ASSIGNED TASK —
Resume the passage on the Wordsmith image-tagging experiments after its final sentence.

QUOTED PASSAGE —

We recruited participants from CrowdFlowerFootnote 2: 600 workers for the single worker experiments modes and 600 workers for the collaborative experiments.
6.1 Social Pressure: Please Stay vs Let’s Play
When Wordsmith senses that a worker’s partner is about to exit the task, the worker is alerted. The worker can then request their partner to remain in the task. If the worker has tagged less than the requisite number of images in order to get paid, the worker can send a please stay request, else, the worker can send a let’s play request. The receiving worker can then decide to stay (i will stay) or to leave the task (i will go) Table 1.

Stored data:
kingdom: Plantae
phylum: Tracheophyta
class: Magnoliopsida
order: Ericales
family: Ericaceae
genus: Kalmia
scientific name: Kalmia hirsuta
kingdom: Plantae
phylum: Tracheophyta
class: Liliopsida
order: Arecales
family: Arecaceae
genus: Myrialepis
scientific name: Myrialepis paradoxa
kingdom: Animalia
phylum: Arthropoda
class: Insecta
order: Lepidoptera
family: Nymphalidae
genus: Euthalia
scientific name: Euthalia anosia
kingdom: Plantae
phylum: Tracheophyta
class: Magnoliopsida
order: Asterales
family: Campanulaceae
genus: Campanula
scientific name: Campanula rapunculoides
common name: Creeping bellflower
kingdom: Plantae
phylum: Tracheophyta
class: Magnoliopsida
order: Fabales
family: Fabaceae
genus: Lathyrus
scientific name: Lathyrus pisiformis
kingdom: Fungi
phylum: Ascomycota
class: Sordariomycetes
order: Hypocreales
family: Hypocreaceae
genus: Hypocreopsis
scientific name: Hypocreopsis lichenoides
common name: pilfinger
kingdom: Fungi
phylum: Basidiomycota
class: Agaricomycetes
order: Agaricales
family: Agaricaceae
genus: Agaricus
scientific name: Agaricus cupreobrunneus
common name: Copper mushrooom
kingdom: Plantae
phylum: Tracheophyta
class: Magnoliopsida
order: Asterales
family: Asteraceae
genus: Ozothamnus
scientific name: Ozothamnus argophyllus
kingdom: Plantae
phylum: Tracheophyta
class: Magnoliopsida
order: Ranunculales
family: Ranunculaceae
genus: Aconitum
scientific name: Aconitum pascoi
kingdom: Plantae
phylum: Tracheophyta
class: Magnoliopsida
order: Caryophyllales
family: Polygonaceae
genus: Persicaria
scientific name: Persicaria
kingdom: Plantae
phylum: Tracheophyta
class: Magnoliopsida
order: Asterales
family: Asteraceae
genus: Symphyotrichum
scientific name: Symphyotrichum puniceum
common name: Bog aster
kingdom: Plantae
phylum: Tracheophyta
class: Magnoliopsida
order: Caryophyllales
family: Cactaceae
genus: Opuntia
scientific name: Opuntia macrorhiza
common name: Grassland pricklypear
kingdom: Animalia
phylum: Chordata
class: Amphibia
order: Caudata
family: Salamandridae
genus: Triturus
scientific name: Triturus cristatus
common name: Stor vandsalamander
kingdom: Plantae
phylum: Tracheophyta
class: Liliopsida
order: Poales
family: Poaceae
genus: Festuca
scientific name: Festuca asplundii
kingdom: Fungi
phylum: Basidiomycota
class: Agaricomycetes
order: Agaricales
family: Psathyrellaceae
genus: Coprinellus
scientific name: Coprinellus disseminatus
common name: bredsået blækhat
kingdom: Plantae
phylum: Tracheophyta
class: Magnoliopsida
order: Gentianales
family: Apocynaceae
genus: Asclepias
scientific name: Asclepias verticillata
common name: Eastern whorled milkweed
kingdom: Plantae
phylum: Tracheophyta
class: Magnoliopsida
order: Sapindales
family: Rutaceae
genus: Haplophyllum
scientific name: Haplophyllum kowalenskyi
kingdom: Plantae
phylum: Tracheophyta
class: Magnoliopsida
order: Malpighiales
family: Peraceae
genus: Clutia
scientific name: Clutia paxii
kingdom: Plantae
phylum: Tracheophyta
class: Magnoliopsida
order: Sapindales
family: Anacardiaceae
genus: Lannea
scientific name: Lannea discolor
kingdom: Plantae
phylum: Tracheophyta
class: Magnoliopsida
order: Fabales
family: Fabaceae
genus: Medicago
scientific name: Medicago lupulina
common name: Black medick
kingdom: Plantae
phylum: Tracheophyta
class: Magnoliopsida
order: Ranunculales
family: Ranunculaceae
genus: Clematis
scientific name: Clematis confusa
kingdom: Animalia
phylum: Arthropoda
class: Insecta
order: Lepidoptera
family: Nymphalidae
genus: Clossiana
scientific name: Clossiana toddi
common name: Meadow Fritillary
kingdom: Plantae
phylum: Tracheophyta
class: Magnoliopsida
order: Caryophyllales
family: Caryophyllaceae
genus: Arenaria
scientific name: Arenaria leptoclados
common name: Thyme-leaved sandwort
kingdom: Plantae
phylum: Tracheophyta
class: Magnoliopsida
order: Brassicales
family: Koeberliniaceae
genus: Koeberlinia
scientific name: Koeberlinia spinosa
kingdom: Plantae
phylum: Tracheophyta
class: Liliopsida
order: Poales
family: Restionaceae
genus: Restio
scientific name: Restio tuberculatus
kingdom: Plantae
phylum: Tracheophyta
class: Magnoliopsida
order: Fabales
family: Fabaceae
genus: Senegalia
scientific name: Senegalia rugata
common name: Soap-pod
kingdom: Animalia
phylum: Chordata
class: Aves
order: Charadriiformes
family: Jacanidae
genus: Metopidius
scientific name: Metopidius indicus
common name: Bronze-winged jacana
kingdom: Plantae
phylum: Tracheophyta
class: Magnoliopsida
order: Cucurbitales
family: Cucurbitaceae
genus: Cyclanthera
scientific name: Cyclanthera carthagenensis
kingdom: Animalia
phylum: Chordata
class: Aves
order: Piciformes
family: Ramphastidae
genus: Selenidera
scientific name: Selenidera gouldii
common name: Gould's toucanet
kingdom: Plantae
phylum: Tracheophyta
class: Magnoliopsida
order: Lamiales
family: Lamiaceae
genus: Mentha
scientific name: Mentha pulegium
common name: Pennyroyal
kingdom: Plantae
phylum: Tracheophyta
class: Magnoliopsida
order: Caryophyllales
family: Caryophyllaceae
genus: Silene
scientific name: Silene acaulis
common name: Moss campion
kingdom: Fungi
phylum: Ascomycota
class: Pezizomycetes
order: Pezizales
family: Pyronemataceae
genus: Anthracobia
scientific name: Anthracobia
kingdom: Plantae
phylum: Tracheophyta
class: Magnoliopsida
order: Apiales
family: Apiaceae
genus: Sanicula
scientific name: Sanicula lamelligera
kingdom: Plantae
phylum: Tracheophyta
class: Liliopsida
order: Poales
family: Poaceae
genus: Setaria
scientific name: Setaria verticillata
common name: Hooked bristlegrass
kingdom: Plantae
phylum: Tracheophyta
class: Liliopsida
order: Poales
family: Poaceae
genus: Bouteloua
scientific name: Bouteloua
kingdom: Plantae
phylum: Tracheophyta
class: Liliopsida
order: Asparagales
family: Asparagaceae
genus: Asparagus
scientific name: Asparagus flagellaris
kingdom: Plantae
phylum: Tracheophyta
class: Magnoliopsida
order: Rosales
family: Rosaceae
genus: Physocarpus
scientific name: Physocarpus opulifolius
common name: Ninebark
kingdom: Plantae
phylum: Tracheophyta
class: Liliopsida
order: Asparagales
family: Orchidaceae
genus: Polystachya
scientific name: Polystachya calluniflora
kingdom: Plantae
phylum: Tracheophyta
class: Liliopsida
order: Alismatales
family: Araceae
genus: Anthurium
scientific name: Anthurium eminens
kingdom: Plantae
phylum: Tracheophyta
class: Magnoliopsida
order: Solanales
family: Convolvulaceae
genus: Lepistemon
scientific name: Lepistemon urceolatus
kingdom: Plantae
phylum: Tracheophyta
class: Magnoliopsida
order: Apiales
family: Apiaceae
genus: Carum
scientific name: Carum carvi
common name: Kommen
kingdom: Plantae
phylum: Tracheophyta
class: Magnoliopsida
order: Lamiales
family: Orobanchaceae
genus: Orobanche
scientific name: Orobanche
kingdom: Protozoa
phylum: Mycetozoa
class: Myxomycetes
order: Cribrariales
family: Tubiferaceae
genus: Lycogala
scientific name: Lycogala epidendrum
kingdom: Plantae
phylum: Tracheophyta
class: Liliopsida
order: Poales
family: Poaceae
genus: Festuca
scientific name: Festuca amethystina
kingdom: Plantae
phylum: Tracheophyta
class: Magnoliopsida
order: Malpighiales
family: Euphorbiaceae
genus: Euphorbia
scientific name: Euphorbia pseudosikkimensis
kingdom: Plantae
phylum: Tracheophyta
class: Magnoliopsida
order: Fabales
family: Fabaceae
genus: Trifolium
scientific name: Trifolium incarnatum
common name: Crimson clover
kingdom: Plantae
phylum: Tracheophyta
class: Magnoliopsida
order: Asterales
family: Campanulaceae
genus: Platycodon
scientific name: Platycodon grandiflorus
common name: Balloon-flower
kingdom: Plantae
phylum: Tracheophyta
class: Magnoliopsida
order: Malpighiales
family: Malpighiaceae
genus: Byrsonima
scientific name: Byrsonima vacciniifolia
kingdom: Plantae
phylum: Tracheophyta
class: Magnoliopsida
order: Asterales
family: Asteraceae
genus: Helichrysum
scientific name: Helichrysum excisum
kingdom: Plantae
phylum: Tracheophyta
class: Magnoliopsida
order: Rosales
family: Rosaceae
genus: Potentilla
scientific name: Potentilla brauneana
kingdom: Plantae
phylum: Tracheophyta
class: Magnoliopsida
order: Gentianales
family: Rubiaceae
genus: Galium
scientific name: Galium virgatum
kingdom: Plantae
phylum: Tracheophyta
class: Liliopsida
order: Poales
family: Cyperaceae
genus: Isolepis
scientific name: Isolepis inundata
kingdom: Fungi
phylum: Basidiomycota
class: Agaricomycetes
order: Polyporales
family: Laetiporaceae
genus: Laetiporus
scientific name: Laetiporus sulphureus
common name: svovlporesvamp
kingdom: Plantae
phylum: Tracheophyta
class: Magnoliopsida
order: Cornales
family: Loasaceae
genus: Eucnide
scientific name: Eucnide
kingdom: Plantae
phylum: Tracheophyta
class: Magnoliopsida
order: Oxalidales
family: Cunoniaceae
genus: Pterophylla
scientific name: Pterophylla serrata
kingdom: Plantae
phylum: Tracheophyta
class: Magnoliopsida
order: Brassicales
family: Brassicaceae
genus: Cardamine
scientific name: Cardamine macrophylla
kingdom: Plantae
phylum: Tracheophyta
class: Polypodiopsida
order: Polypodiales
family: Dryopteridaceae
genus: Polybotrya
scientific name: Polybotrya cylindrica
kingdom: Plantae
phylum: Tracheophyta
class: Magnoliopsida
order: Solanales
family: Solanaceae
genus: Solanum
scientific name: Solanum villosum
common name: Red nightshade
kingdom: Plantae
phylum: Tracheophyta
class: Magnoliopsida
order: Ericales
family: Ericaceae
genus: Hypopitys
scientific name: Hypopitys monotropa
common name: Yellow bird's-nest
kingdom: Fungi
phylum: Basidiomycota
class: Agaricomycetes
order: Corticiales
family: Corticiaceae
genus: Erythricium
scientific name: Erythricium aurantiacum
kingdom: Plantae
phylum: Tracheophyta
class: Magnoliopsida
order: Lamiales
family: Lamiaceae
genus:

RESPONSE FOR THIS EXERCISE —
Social Pressure Requests. From the results in Fig. 2 with its accompanying table, we observe that workers are more likely to initiate a request of any kind when they have not been paid. When a worker has not yet been paid, they are more likely to request that their partner stay (please stay request) than permitting their partner to leave. After the workers had been paid, they were also more likely to request their partner to stay (let’s play request) than permitting them to leave. The please stay requests (Requests = 1, 023) were used more frequently as a social incentive than the let’s play request (Requests = 151), suggesting that workers are more inclined to put pressure on their partners when there is financial reward at stake than just fun. Figure 2 also reveals that some workers would actually release their partner to leave and wait to be connected to another partner. It shows that on the average, as expected, fewer workers (20 % vs 35 %) who haven’t been paid would opt for this option.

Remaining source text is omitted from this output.